Wednesday, January 16, 2008
Court: Police Have Qualified Immunity in High-Speed Chases
By STEVEN M. ELLIS, Staff Writer
Police officers who engage in high-speed pursuit are entitled to qualified immunity unless a plaintiff can prove that they acted with a deliberate intent to harm, the Ninth U.S. Circuit Court of Appeals ruled yesterday.
The court reversed a decision by U.S. District Judge James C. Mahan of the District of Nevada, who ruled that the standard for judging whether officers are entitled to immunity requires a factual inquiry whether they had a practical opportunity to deliberate before taking action.
The court held that Las Vegas Officer Eli Prunchak was entitled to qualified immunity for his role in a high-speed pursuit that injured non-participants because the plaintiffs could not demonstrate that he had intended to harm suspects in the chase.
Edwige Bingue and her mother Marjorie Bingue filed suit against Prunchak in Nevada state court alleging state law negligence and violations of their federal constitutional rights after he collided with their vehicle while participating in the high-speed pursuit of another vehicle on Nov. 29, 2003. The pursuit occurred when officers of the department attempted to pull over a stolen vehicle whose driver refused to stop.
The driver led police on a chase involving at least a dozen units and a helicopter that ultimately lasted over an hour and covered nearly 90 miles.

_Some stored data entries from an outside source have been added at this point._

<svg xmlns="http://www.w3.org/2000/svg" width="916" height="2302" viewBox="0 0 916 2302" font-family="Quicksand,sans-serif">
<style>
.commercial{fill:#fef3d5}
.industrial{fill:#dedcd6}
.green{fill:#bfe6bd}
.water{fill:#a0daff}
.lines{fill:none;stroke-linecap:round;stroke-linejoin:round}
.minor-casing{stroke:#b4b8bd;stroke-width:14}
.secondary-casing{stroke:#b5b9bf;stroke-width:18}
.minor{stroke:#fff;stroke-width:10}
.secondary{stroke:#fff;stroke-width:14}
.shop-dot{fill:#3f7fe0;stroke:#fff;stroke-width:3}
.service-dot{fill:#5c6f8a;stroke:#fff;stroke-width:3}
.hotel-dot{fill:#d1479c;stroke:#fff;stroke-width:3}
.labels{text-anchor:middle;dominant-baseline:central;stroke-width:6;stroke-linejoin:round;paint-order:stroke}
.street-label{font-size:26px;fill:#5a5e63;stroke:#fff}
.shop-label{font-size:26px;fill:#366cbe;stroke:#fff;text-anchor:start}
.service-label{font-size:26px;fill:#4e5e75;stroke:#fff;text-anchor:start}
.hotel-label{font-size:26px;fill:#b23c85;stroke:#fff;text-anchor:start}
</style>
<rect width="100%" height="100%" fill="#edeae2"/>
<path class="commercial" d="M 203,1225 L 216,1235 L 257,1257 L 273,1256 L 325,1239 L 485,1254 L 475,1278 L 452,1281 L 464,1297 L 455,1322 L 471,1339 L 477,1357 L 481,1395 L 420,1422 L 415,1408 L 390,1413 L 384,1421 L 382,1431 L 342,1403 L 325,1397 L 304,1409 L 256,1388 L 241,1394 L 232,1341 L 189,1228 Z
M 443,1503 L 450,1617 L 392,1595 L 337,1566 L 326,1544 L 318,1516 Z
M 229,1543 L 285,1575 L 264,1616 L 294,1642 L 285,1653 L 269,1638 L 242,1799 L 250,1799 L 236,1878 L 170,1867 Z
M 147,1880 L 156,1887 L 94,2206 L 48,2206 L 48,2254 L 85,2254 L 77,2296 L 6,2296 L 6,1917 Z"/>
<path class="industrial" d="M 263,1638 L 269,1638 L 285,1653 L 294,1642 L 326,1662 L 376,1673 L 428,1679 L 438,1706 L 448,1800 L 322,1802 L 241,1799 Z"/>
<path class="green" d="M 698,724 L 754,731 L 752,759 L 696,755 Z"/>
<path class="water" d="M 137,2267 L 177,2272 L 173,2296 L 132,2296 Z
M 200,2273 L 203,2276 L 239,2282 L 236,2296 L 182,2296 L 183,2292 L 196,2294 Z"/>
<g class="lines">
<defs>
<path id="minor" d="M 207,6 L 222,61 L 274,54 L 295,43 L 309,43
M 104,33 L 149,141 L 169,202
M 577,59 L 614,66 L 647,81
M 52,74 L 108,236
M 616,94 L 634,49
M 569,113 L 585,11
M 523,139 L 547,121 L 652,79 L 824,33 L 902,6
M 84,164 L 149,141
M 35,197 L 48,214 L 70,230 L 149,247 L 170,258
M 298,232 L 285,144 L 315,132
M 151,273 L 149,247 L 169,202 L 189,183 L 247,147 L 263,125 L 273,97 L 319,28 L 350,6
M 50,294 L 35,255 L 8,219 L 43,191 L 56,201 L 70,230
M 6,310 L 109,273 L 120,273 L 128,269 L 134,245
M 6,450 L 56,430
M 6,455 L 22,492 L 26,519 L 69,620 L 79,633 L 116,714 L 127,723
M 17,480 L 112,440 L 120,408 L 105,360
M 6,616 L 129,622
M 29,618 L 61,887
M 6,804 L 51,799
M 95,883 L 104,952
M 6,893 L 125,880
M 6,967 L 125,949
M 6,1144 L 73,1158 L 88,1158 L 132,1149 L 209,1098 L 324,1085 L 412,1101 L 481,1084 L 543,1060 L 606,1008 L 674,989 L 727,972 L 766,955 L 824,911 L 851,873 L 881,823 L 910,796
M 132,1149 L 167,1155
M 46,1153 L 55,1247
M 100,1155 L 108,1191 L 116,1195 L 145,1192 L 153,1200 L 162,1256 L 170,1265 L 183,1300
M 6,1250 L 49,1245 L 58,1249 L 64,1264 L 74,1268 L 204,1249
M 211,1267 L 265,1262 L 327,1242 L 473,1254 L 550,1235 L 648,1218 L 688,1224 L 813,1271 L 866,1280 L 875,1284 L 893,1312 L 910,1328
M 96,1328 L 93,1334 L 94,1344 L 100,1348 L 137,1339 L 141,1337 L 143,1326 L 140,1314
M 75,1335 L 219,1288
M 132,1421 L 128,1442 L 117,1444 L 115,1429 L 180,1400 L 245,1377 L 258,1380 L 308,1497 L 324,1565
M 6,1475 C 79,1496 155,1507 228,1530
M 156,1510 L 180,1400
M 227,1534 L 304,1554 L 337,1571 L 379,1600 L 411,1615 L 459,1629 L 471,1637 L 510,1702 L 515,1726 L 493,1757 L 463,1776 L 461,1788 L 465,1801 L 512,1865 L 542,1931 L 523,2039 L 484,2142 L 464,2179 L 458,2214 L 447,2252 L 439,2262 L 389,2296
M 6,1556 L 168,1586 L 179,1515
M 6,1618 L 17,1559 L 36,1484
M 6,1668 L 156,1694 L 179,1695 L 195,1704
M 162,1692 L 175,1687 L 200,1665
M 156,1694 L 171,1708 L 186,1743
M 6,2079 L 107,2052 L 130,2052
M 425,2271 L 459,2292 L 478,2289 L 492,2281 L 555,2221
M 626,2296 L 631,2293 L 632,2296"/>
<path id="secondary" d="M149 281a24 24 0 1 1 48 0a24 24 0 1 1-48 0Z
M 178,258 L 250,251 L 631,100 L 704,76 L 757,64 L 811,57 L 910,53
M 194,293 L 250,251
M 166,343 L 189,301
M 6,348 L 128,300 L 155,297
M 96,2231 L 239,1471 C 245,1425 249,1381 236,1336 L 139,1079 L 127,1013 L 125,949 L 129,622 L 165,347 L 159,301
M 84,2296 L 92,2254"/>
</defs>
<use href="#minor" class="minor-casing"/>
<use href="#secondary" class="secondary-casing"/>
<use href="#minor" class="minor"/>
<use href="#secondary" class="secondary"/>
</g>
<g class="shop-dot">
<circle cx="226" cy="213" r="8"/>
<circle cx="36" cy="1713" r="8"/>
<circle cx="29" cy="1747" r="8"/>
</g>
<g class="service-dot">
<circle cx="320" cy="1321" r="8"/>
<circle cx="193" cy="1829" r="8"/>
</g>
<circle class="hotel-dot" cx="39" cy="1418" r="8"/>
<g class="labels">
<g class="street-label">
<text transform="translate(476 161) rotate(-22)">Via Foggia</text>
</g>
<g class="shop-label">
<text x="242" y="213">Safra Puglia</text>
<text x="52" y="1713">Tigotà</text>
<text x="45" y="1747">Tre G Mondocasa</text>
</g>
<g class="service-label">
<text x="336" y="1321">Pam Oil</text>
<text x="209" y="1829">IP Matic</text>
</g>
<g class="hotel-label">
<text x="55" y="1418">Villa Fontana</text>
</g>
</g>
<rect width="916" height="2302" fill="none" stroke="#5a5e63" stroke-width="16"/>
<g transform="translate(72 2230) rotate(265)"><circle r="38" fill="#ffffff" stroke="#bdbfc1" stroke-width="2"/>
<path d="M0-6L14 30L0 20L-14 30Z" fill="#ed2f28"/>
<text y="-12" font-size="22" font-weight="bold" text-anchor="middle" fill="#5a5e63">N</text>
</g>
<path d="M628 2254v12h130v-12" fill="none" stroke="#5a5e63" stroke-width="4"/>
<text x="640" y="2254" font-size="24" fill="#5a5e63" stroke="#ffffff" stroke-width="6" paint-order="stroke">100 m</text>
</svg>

Police eventually stopped the fleeing vehicle with spike strips a few miles from the California state line and arrested its three occupants.
Prunchak, hearing radio traffic that led him to believe that he was close enough that he could catch up to the fleeing vehicle and assist other officers in apprehending the suspects, joined the chase, which by that time had proceeded onto U.S. 95. Minutes behind the fleeing vehicle and the other pursuers, Prunchak was rounding a curve on the highway at a high rate of speed when he lost control and sideswiped the Bingues.
The case was removed to federal court, where Prunchak claimed he was entitled to qualified immunity and moved for partial summary judgment. However, Mahan denied the motion, finding that the issue of the standard to apply to determine whether a substantive due process violation had taken place—“intent to harm” or “deliberate indifference”—was a fact based inquiry that looked at whether deliberation by Prunchak would have been practical.
He also found that the Bingues had demonstrated substantial questions of material facts as to whether Prunchak had an opportunity to deliberate.
However, writing for the court on Prunchak’s interlocutory appeal, Judge Jay S. Bybee swept aside the Bingues’ argument that their status as bystanders entitled them to a greater duty of care from Prunchak than the “intent to harm” standard set forth by the U.S. Supreme court in County of Sacramento v. Lewis (1998) 523 U.S. 833, noting that the Ninth Circuit had previously rejected such a distinction in Onossian v. Black (1999) 175 F.3d 1169.
He similarly rejected the Bingues’ argument that Lewis’ “intent to harm” standard should be restricted to cases involving “emergency and nearly instantaneous pursuits,” where the police “have obligations that tend to tug against each other” and must make decisions “in haste, under pressure, and frequently without the luxury of a second chance.”
“The sheer velocity of a high-speed chase necessarily converts each situation into a genuine ‘emergency,’” Bybee wrote. “Trying to sort high-speed chases into the neat categories of ‘emergency’ and ‘non-emergency; situations is much like trying to bake a cake and having to distinguish between salt and sugar by sight alone: it is a nearly impossible task that has a high likelihood of producing an unpleasant result.”
Applying the “intent to harm” standard, Bybee then concluded that Prunchak was entitled to qualified immunity and dismissal of the action because the Bingues could not show that he had such intent.
“Prunchak joined the high-speed chase in an attempt to do his job and help apprehend the fleeing suspect who posed a danger to the community…,” he wrote. “With the benefit of hindsight, Prunchak’s decision to join the pursuit may have been ill-advised and his execution may have been careless, but we cannot say that, from the moment Prunchak heard the call over the radio, he did not believe he was responding to an emergency and acted accordingly; poor judgment alone in a high-speed chase does not violate the Fourteenth Amendment.”
Bybee was joined in his opinion by Judges Milan D. Smith Jr. and N. Randy Smith.
The case is Bingue v. Prunchak, No. 05-16388.